In August 1990, a judge ruled that JUDAS PRIEST was not liable for the deaths of two young men who cited the band’s music as the reason they killed themselves.

Just before Christmas, 1985, 19-year-old James Vance watched his best friend Ray Belknap shoot himself to death with a .12 gauge shotgun in a churchyard outside Reno, Nevada. Then Vance pulled the trigger on himself. He survived but was severely disfigured. Vance later claimed his actions had been influenced by the heavy metal music of JUDAS PRIEST, prompting his family to sue the band.

At the heart of the lawsuit was the claim that JUDAS PRIEST‘s “Stained Class” album’s songs contained messages that, when played backwards, said “try suicide” and “let’s be dead.” Lawyers said it was the song “Better By You, Better Than Me” with its subliminal command of “do it, do it, do it” that pushed the two men over the line to end their troubled lives.

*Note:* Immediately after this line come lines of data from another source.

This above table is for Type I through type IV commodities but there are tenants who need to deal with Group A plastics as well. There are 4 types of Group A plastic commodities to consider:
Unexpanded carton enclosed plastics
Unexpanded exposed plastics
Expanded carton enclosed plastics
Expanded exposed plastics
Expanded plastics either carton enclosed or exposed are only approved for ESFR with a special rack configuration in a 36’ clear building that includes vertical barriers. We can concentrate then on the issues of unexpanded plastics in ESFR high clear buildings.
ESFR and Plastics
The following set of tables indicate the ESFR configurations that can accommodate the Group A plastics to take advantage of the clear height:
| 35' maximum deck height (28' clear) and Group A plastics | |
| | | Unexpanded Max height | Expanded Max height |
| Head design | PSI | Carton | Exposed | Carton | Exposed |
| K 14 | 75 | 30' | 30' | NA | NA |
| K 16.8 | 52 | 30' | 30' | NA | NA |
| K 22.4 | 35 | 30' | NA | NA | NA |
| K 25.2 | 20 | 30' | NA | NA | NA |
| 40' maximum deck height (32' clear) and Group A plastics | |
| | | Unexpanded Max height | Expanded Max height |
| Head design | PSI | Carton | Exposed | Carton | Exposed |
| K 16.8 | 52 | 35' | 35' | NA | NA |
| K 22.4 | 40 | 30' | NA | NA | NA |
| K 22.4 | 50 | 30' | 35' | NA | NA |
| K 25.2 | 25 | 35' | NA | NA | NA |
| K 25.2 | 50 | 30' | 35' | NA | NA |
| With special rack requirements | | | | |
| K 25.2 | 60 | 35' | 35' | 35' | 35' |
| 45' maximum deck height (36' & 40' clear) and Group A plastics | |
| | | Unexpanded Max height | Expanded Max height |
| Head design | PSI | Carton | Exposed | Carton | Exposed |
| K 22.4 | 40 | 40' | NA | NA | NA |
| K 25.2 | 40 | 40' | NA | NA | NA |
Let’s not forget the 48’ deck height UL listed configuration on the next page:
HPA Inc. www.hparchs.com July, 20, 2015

Vance told attorneys that he and Belknap were listening to JUDAS PRIEST when “all of a sudden we got a suicide message, and we got tired of life.” In a letter to Belknap‘s mother, he later wrote, “I believe that alcohol and heavy-metal music such as JUDAS PRIEST led us to be mesmerized.”

JUDAS PRIEST and CBS pander this stuff to alienated teenagers,” the Belknaps‘ attorney argued. “The members of the chess club, the math and science majors don’t listen to this stuff. It’s the dropouts, the drug and alcohol abusers. So our argument is you have a duty to be more cautious when you’re dealing with a population susceptible to this stuff.”

Halford looked back on the Reno trial while promoting his recently released autobiography, “Confess”, on “The Radical With Nick Terzo” podcast.

Rob said (hear audio below): “This, to me, was just this incredible display of love between all of us in the band. We never talked about it, ’cause that’s the kind of guys we are and the generation that we’re from. But that’s what got us through it — loving each other and caring for each other and supporting each other, and being extremely focused on the elements of the trial.

“I’ve said it before, and I’ll never stop saying it, those two beautiful heavy metal guys took their lives,” he continued. “[It had] nothing to do with metal. They loved their heavy metal music. They were just totally locked into experience — it gave them a lot of connectivity; it was who they were as persons with the music that they loved. But the horrible side issues of what was going on with their family, plus the state of mind, which was messed up terribly that particular fateful day, with alcohol and other chemicals, it was like a ticking time bomb.

“But, yeah, we were literally fighting for our lives, weren’t we?” Rob added. “We were accused, firstly, of killing somebody. How do you cope with that? But we did. And it was an incredibly strong, tough part of the life of JUDAS PRIEST that I would like to say we got through unscathed, but we didn’t, because we all carry that with us, as do a lot of other people. And because of the context of the story, it’s very important to have it included in ‘Confess’.”

Halford also talked about the fact that PRIEST returned to Reno at some point after the trial to play a show for the community which supported the group during one of its darkest periods.

“We went back to Reno some years later, as just a validation of us all getting through that and still being together, and still not having any hate,” Rob explained. “‘Cause hate is a horribly destructive, corrosive, mean, nasty, terrible thing to have to go through, because it doesn’t have any value whatsoever — it’s just pure negativity. So for us to go back and to celebrate, it was important.”

Other lawsuits at that time sought damages because of violent lyrics in music, but the JUDAS PRIEST case was one of the first to claim that subliminal messages hidden behind those lyrics caused the deaths of young men.